» ABOUT THIS EXERCISE: Would you transcribe only the lines below, from the one containing "framed print: present" through the end of the material, exactly and with no pictures?

» TASK MATERIAL:
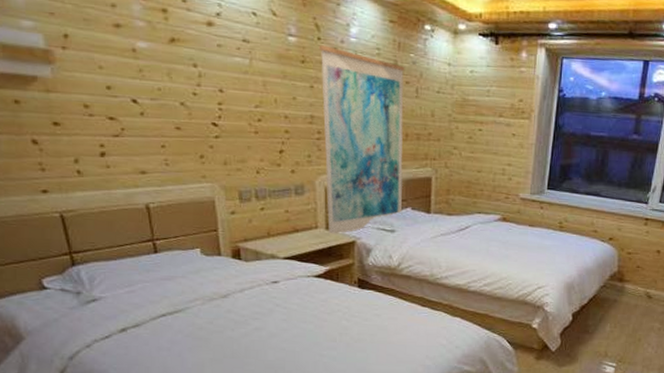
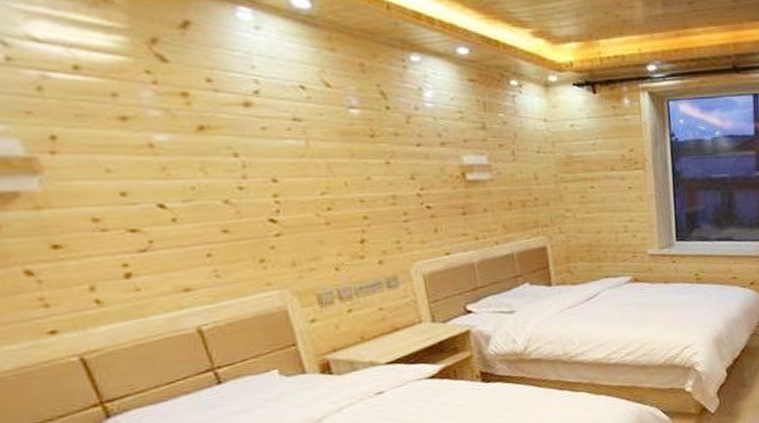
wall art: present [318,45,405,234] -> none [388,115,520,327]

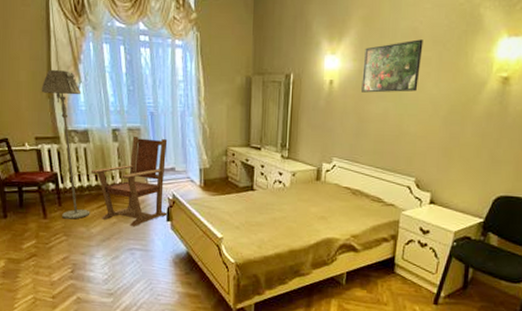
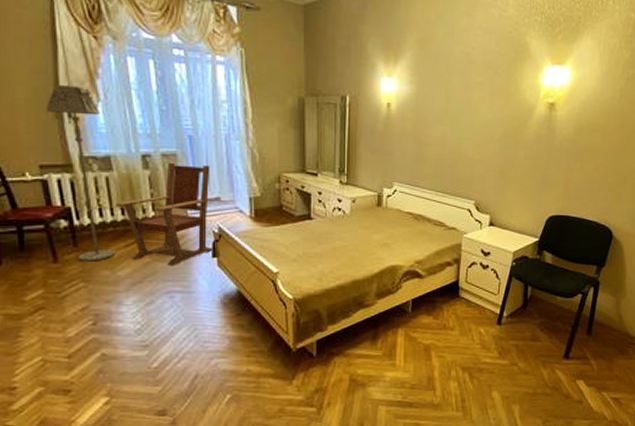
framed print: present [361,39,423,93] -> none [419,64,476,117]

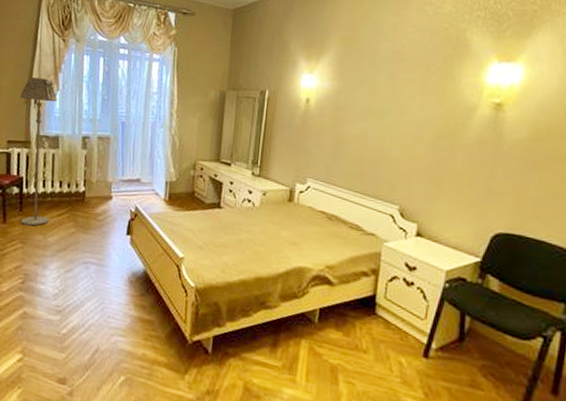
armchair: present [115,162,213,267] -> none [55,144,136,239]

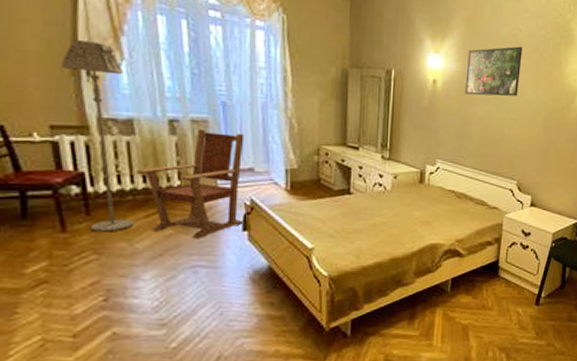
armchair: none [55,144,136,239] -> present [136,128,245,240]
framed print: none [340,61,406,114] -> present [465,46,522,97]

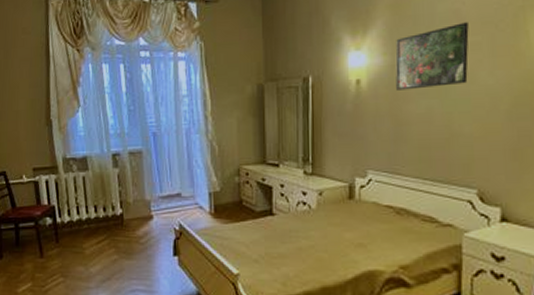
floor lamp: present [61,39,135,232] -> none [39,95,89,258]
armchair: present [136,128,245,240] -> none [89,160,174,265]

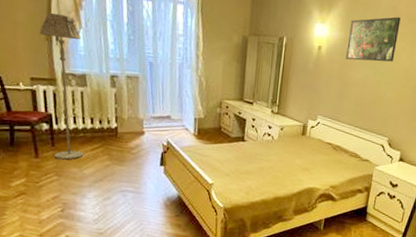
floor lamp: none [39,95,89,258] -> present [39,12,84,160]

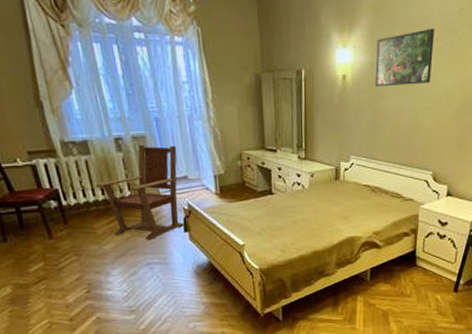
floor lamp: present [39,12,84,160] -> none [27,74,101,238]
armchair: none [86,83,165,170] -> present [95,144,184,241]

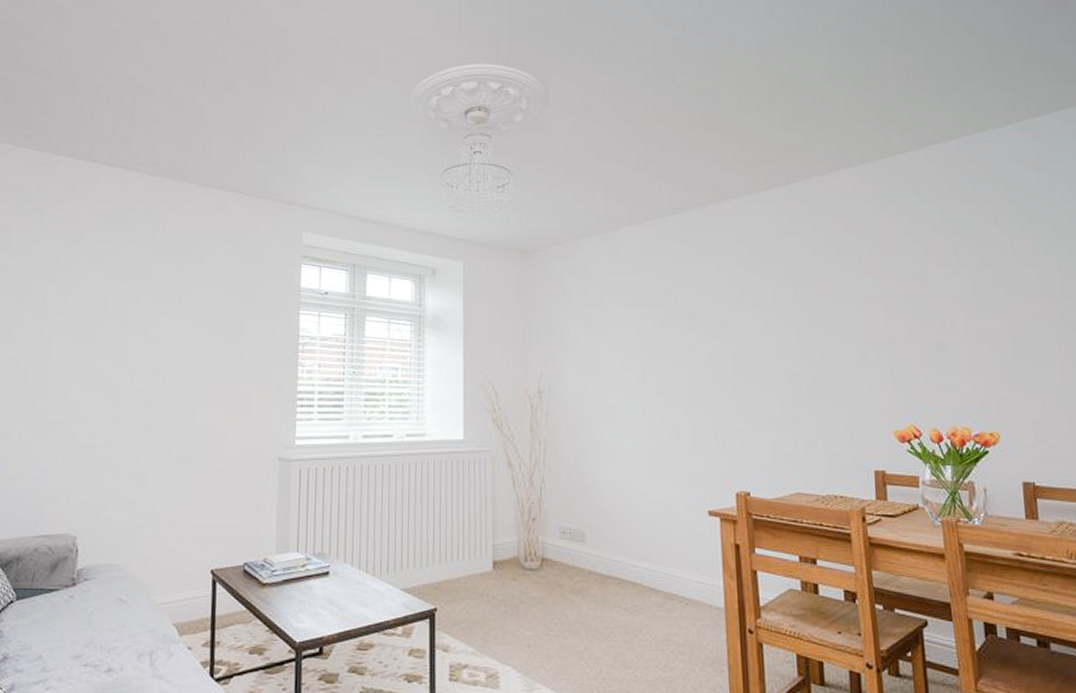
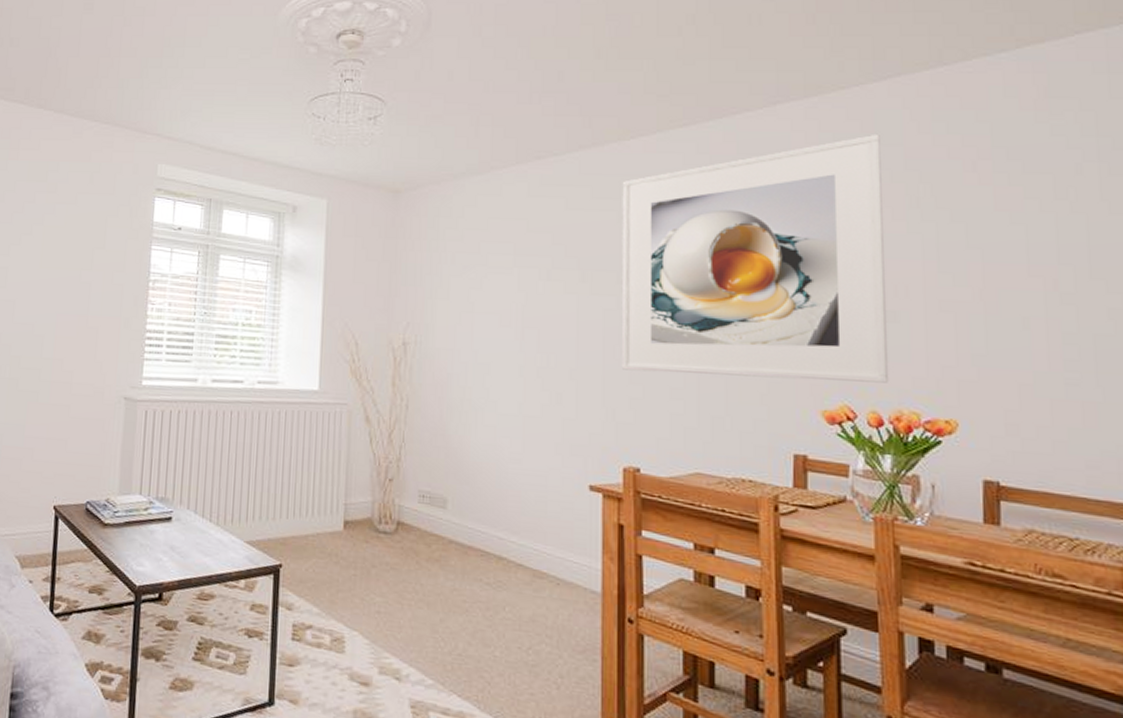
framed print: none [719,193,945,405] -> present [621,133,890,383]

» TASK SOLUTION:
framed print: present [361,39,423,93] -> none [419,64,476,117]

armchair: present [115,162,213,267] -> none [55,144,136,239]

armchair: none [55,144,136,239] -> present [136,128,245,240]
framed print: none [340,61,406,114] -> present [465,46,522,97]

floor lamp: present [61,39,135,232] -> none [39,95,89,258]
armchair: present [136,128,245,240] -> none [89,160,174,265]

floor lamp: none [39,95,89,258] -> present [39,12,84,160]

floor lamp: present [39,12,84,160] -> none [27,74,101,238]
armchair: none [86,83,165,170] -> present [95,144,184,241]

framed print: none [719,193,945,405] -> present [621,133,890,383]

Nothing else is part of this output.